When leaving, I caught a glimpse of the new Russian name in her appointment book. Lin was mixing Vietnamese coffee into the essential oil bottle: "The next guest needs to be refreshed. His wife just discovered the surveillance camera in the Fifth Avenue apartment."
Swabian accent in the third lumbar vertebra
When Lin's nails scratched the back of the German customer Klaus, she suddenly switched to counting in German: "Eins...Zwei..." She found that the texture of the trapezius muscle of this Stuttgart automotive engineer was surprisingly similar to the gear arrangement of the Porsche gearbox. "You calibrate your body like a precision instrument?" She dripped peppermint essential oil on his occipital hairline, "but pain can't be standardized like bolt torque."
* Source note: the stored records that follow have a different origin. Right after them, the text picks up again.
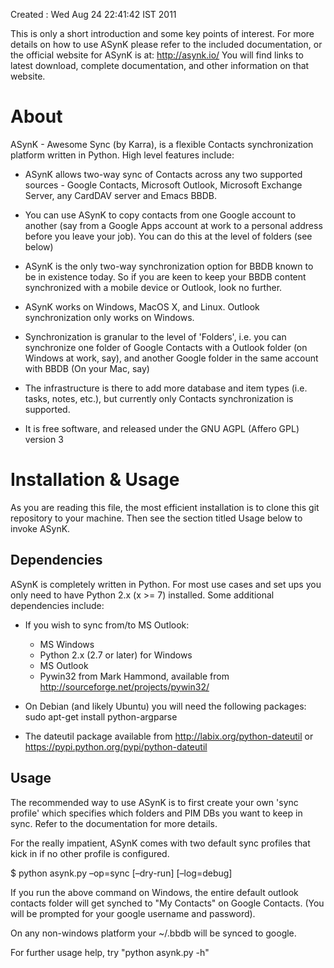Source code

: Created : Wed Aug 24 22:41:42 IST 2011

This is only a short introduction and some key points of interest. For more
details on how to use ASynK please refer to the included documentation, or the
official website for ASynK is at: http://asynk.io/ You will find
links to latest download, complete documentation, and other information on
that website.

* About

  ASynK - Awesome Sync (by Karra), is a flexible Contacts synchronization platform
  written in Python. High level features include:

  - ASynK allows two-way sync of Contacts across any two supported sources -
    Google Contacts, Microsoft Outlook, Microsoft Exchange Server, any CardDAV
    server and Emacs BBDB.
  
  - You can use ASynK to copy contacts from one Google account to another
    (say from a Google Apps account at work to a personal address before you
    leave your job). You can do this at the level of folders (see below)

  - ASynK is the only two-way synchronization option for BBDB known to be in
    existence today. So if you are keen to keep your BBDB content synchronized
    with a mobile device or Outlook, look no further.
  
  - ASynK works on Windows, MacOS X, and Linux. Outlook synchronization
    only works on Windows.
  
  - Synchronization is granular to the level of 'Folders', i.e. you can
    synchronize one folder of Google Contacts with a Outlook folder (on
    Windows at work, say), and another Google folder in the same account with
    BBDB (On your Mac, say)
  
  - The infrastructure is there to add more database and item types
    (i.e. tasks, notes, etc.), but currently only Contacts synchronization is
    supported.
    
  - It is free software, and released under the GNU AGPL (Affero GPL) version
    3

* Installation & Usage

As you are reading this file, the most efficient installation is to clone this
git repository to your machine. Then see the section titled Usage below to 
invoke ASynK.

** Dependencies

   ASynK is completely written in Python. For most use cases and set ups you
   only need to have Python 2.x (x >= 7) installed. Some additional
   dependencies include:

   - If you wish to sync from/to MS Outlook:
     - MS Windows
     - Python 2.x (2.7 or later) for Windows
     - MS Outlook
     - Pywin32 from Mark Hammond, available from
       http://sourceforge.net/projects/pywin32/

   - On Debian (and likely Ubuntu) you will need the following packages:
        sudo apt-get install python-argparse

   - The dateutil package available from http://labix.org/python-dateutil or
     https://pypi.python.org/pypi/python-dateutil

** Usage

   The recommended way to use ASynK is to first create your own 'sync profile'
   which specifies which folders and PIM DBs you want to keep in sync. Refer
   to the documentation for more details.

   For the really impatient, ASynK comes with two default sync profiles that
   kick in if no other profile is configured.
   
   $ python asynk.py --op=sync [--dry-run] [--log=debug]

   If you run the above command on Windows, the entire default outlook
   contacts folder will get synched to "My Contacts" on Google Contacts. (You
   will be prompted for your google username and password). 

   On any non-windows platform your ~/.bbdb will be synced to google.

   For further usage help, try "python asynk.py -h"
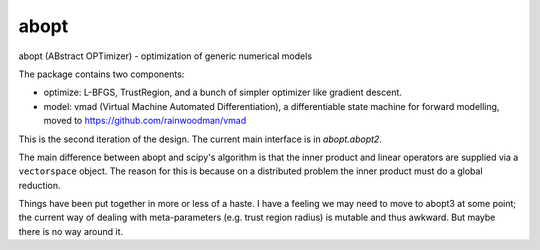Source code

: abopt
=====

abopt (ABstract OPTimizer) - optimization of generic numerical models

.. image:: https://travis-ci.org/bccp/abopt.svg?branch=master
    :target: https://travis-ci.org/bccp/abopt

The package contains two components:

- optimize:
  L-BFGS, TrustRegion, and a bunch of simpler optimizer like gradient descent.

- model: 
  vmad (Virtual Machine Automated Differentiation),
  a differentiable state machine for forward modelling,
  moved to https://github.com/rainwoodman/vmad


This is the second iteration of the design.
The current main interface is in `abopt.abopt2`.

The main difference between abopt and scipy's algorithm is that the inner product
and linear operators are supplied via a ``vectorspace`` object. The reason for
this is because on a distributed problem the inner product must do a global
reduction.

Things have been put together in more or less of a haste.
I have a feeling we may need to move to abopt3 at some point; the current way
of dealing with meta-parameters (e.g. trust region radius) is mutable and thus
awkward. But maybe there is no way around it.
Klaus asked her to apply acupressure according to the ISO 1940 balance standard: "Please vibrate at a frequency of 110 times per minute, with an amplitude of 3 mm." Lin placed a hot stone on his sacrum: "In the Mekong Delta, we treat blacksmiths and measure the temperature with the palm of our hands - your lumbar intervertebral space is now 52 degrees Celsius, equivalent to asphalt road in Saigon during the rainy season."

When Klaus complained that the amount of essential oil was not precise enough, Lin suddenly took out a vernier caliper: "Do you want to measure the displacement of your shoulder blade? A Munich architect asked for the same thing last month." She deliberately poured out 0.5 ml of ylang-ylang essential oil and hovered: "Look, this is the visual tolerance zone that you Germans love the most."
The most dramatic moment happened in the reflexology area of the soles of the feet. When Lin pressed his liver reflexology area with a teak stick, Klaus suddenly talked about his childhood in the Swabian dialect. "Sure enough," she said, swinging a silver bracelet soaked in cedar oil, "Germans' homesickness is hidden under the third metatarsal bone of their right foot."